EXPLOITER LES INFORMATIONS →
a) Réécrivez sous forme de liste le paragraphe du texte donné qui commence par « Le vendeur s'adresse à moi », en conservant ses faits principaux.
b) Traduisez en anglais la phrase suivante du texte donné : « Plus dure que lui en affaires, elle le fera ployer. »

TEXTE DONNÉ →
______


                    Le vendeur s'adresse à moi. Jamais à Jeanne. Si nous échangeons avant la négociation comme manière de briser la glace, il s'adresse à moi, jamais à Jeanne. Jeanne n'existe pas. L'homme ne la regarde pas. Mais avant de se soumettre à une attitude culturelle, il sait qu’avec moi il a des chances de conclure. Il a saisi mes faiblesses, mon incapacité à négocier, mon indifférence lâche aux questions d’argent, ma vulnérabilité, ma niaiserie en affaire, ma fragilité à la séduction. Bientôt l'homme doit se rendre à l'évidence : il a une demi-portion devant lui et c'est à la femme qu'il doit s'adresser. Plus dure que lui en affaires, elle le fera ployer. La femme, ici, est la mère et l'homme en a peur.

______

[Contenus enregistrés]
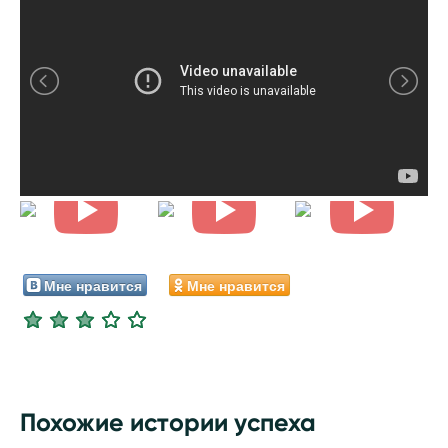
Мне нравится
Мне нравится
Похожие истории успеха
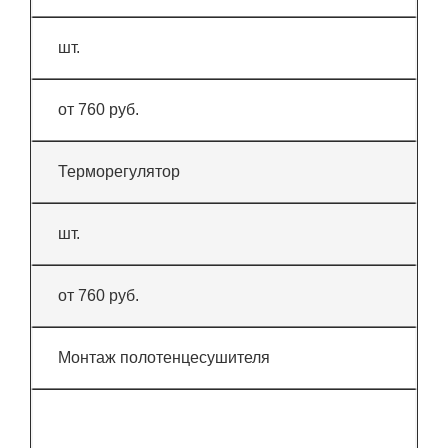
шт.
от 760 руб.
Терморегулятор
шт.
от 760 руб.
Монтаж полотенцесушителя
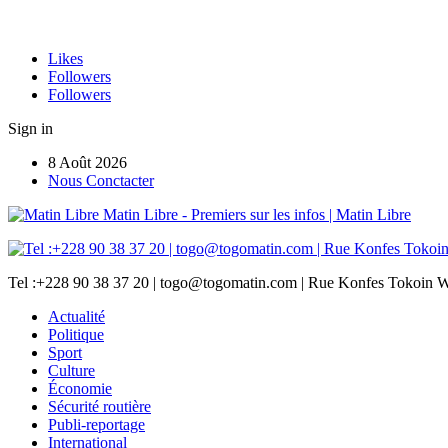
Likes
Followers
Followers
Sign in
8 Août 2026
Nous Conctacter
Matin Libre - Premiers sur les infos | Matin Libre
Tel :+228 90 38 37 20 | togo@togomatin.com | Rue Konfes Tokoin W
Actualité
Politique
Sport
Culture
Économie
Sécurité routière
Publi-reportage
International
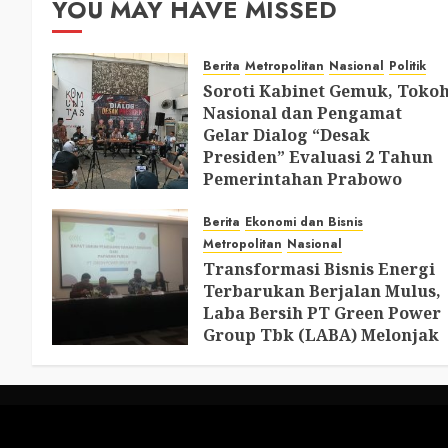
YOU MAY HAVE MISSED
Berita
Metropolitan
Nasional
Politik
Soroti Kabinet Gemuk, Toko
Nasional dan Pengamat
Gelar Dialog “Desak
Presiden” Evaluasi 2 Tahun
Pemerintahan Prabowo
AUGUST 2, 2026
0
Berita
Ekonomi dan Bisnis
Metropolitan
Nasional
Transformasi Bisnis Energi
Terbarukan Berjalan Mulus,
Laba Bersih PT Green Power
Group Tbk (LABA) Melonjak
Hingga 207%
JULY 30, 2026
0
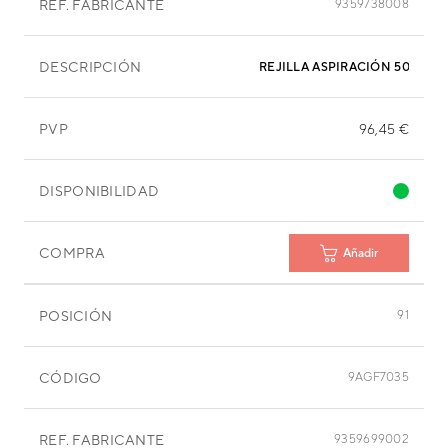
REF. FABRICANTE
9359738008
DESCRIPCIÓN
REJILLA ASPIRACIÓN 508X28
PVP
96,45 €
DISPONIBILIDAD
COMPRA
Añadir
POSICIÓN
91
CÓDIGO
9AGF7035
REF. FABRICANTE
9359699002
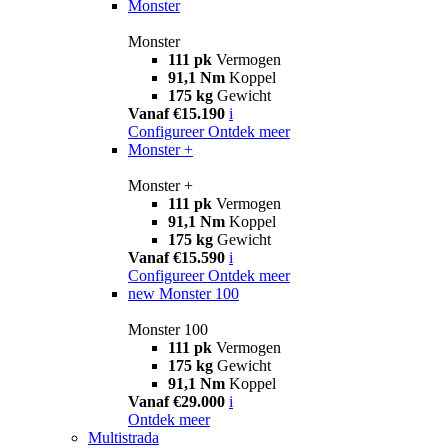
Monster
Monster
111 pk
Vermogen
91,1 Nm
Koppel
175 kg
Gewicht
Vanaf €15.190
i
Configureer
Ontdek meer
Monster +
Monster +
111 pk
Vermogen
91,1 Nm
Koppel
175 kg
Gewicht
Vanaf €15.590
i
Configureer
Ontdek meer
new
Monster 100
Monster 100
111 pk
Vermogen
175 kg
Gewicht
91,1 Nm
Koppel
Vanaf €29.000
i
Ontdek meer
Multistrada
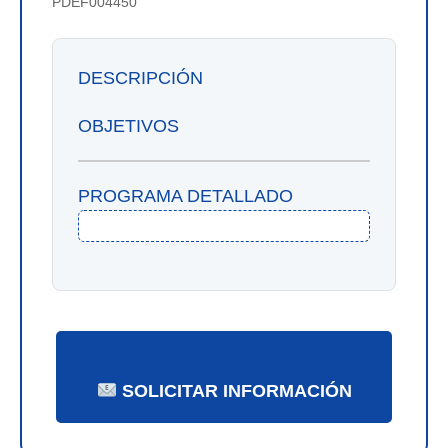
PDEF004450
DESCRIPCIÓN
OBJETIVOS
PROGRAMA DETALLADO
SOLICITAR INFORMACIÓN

______

CORRIGÉ DE L'EXERCICE →
a)
- Le vendeur s'adresse toujours à moi, jamais à Jeanne, même quand nous échangeons pour briser la glace. Il ne la regarde pas.
- Au-delà d'une attitude culturelle, il sait qu'avec moi il a des chances de conclure.
- Il a saisi mes faiblesses : incapacité à négocier, indifférence lâche aux questions d'argent, vulnérabilité, niaiserie en affaires, fragilité à la séduction.
- Il doit bientôt admettre qu'il a une demi-portion devant lui et qu'il doit s'adresser à la femme.
- Plus dure que lui en affaires, elle le fera ployer.
- Ici, la femme est la mère, et l'homme en a peur.

b) Tougher than him in business, she will make him bend.